### EXERCISE DESCRIPTION
Only the lines from the one containing "274 530 3.52" through the end of the data belong in the answer; reproduce them exactly.

(AVAILABLE DATA begins)

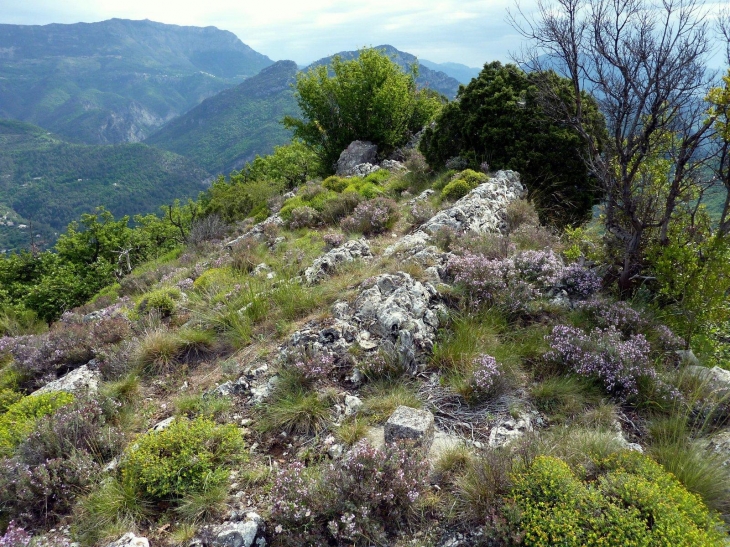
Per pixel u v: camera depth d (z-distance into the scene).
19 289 29.80
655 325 5.93
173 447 4.34
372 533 3.37
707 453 3.87
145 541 3.53
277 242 13.22
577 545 2.90
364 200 14.68
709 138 5.62
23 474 4.23
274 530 3.52
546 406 4.62
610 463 3.56
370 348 5.63
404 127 24.83
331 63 24.56
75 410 5.16
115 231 35.59
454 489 3.68
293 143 34.81
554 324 6.01
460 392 4.89
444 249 8.55
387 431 4.26
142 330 7.91
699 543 2.73
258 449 4.56
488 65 15.30
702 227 6.54
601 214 7.53
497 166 13.56
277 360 5.86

(AVAILABLE DATA ends)

### TASK ANSWER
274 530 3.52
546 406 4.62
610 463 3.56
370 348 5.63
404 127 24.83
331 63 24.56
75 410 5.16
115 231 35.59
454 489 3.68
293 143 34.81
554 324 6.01
460 392 4.89
444 249 8.55
387 431 4.26
142 330 7.91
699 543 2.73
258 449 4.56
488 65 15.30
702 227 6.54
601 214 7.53
497 166 13.56
277 360 5.86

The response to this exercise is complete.